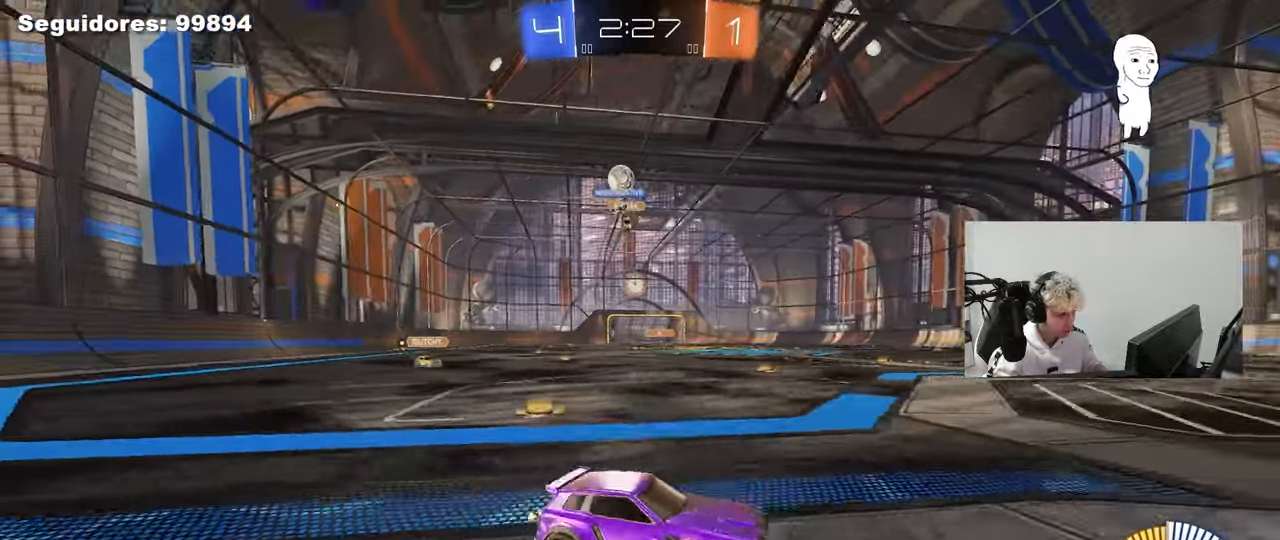
{"keys": ["d", "w"], "mouse": [], "mouse_move": "still", "events": [[117, "shift", "up"]]}
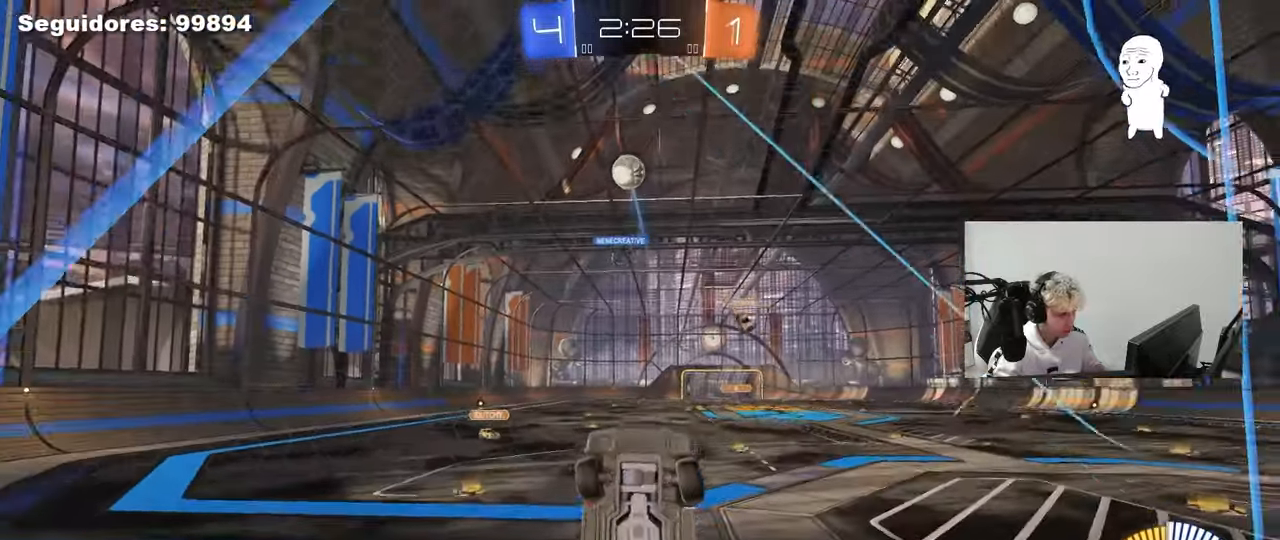
{"keys": ["a", "w"], "mouse": ["left"], "mouse_move": "still", "events": [[133, "mouse_left", "down"], [167, "d", "up"], [450, "a", "down"]]}
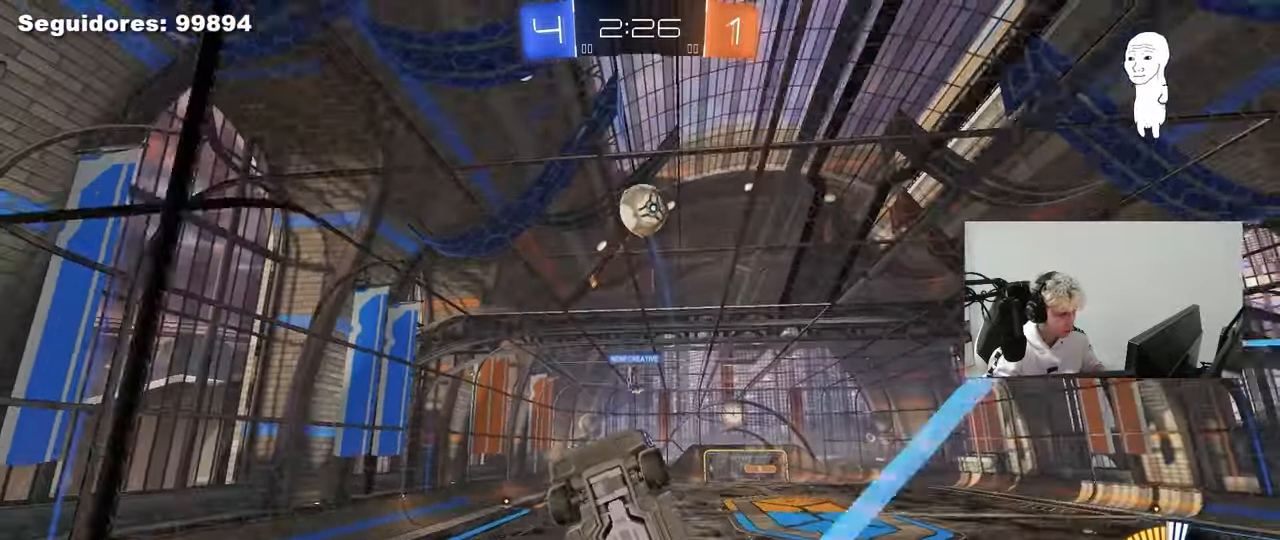
{"keys": ["d"], "mouse": [], "mouse_move": "still", "events": [[50, "a", "up"], [150, "mouse_left", "up"], [183, "mouse_left", "down"], [283, "mouse_left", "up"], [383, "d", "down"], [383, "w", "up"]]}
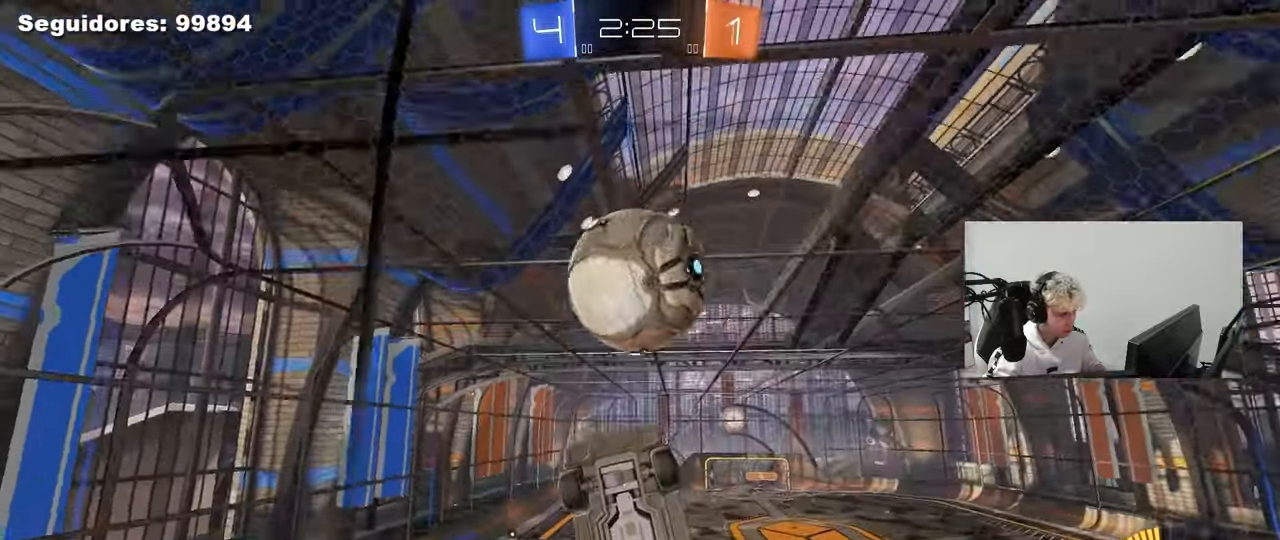
{"keys": ["w"], "mouse": ["left"], "mouse_move": "still", "events": [[17, "a", "down"], [17, "s", "down"], [67, "d", "up"], [117, "a", "up"], [117, "s", "up"], [150, "d", "down"], [150, "mouse_left", "down"], [250, "w", "down"], [400, "d", "up"]]}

• _EXERCISE GOAL_: Set down the data above exactly as written. Omit the pictures.

• _RESPONSE AREA_:
{"keys": ["d", "w"], "mouse": [], "mouse_move": "still", "events": [[117, "shift", "up"]]}
{"keys": ["a", "w"], "mouse": ["left"], "mouse_move": "still", "events": [[133, "mouse_left", "down"], [167, "d", "up"], [450, "a", "down"]]}
{"keys": ["d"], "mouse": [], "mouse_move": "still", "events": [[50, "a", "up"], [150, "mouse_left", "up"], [183, "mouse_left", "down"], [283, "mouse_left", "up"], [383, "d", "down"], [383, "w", "up"]]}
{"keys": ["w"], "mouse": ["left"], "mouse_move": "still", "events": [[17, "a", "down"], [17, "s", "down"], [67, "d", "up"], [117, "a", "up"], [117, "s", "up"], [150, "d", "down"], [150, "mouse_left", "down"], [250, "w", "down"], [400, "d", "up"]]}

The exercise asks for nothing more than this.